You are confusing dei (דֵּי) with dai (דַּי). They are kind of the same word, but depending on structure and context mean different things (and are pronounced differently). For example, before a verb, dai requires an infinitive, while dei works with everything else.
- Stop loving! – די לאהוב (dai le'ehov)
- Rather like – די אוהב (dei ohev)
My original comment naturally referred to dei only, which is what appears in this sentence. The other use is not relevant here.
"Quite" can mean either "a bit" or "really a lot" in English, depending on context and intonation. It has both meanings. I don't know if one or the other is falling out of use, but this sentence could mean "Yeah, this colour is all right" or "Ooh, I really rather like this colour".

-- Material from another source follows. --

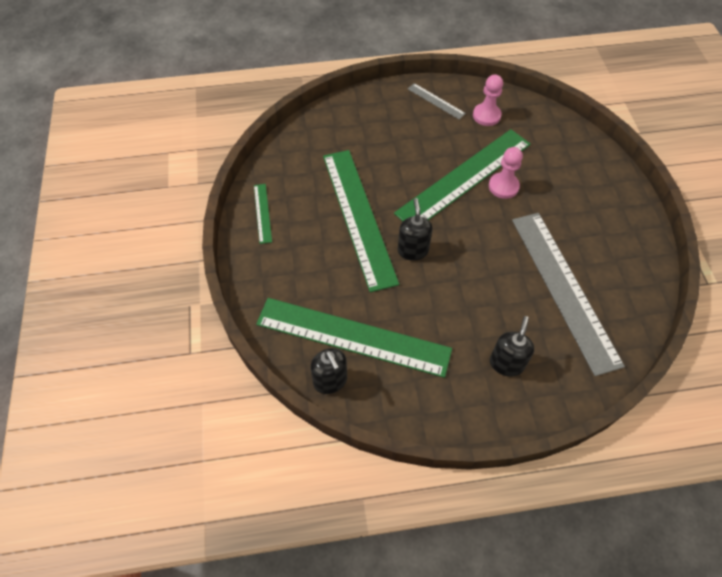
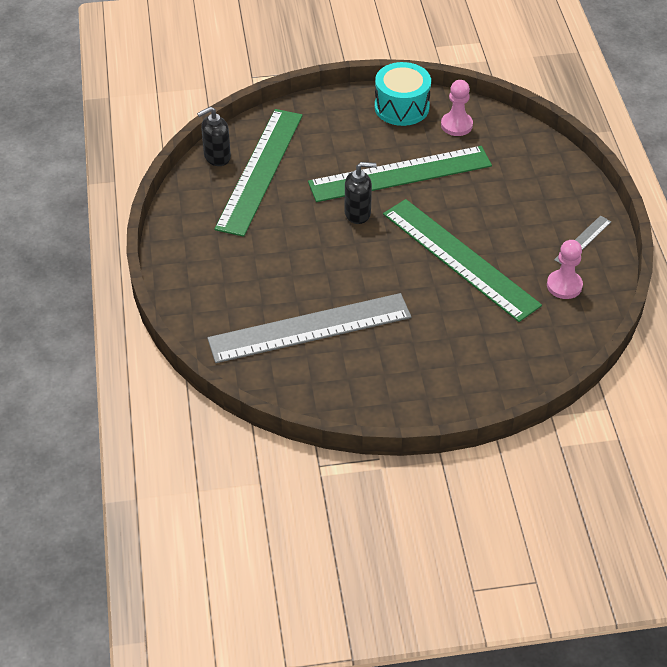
camera: 90 degrees right, 10 degrees down
(262, 213) = (401, 107): green ruler -> turquoise drum
(503, 186) = (449, 291): pink pawn -> pink pawn (456, 125)
(506, 363) = (225, 274): black soap dispenser -> none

In American English, "quite like" means something different. In British English it means that you think it's OK, but you've seen better, while in American English it means that you like it a lot. In other words, British "quite good" corresponds to American "pretty good", and American "quite good" corresponds to British "very good".
Which makes "quite" a really bad word to use in translations like this!!! No matter what the sentence means in Hebrew, half the readers will be misled by the translation. (Which doesn't stop DL from using it over and over, almost always with the British meaning intended.) In this case, I'm pretty sure that the Hebrew sentence is supposed to mean "rather like" or "kinda like", not "really like".
Agreed. "kind of like this colour", "kind of like this color", and "quite like this colour" all work. However, "quite like this color" means something different, since in American English "quite" is always an intensifier.
As often happens, DL picked the one wrong answer and made it the official translation.
ahh kind of. די is a word that refers to a sufficient amount of something. this word is used in the Bible in two slightly different variations, one of them prononced like the english word "day" (דֵי) and it is the same kind of די that appears in this exercise, the other one is prononced dai' (דַי) and it means "no more" "enough".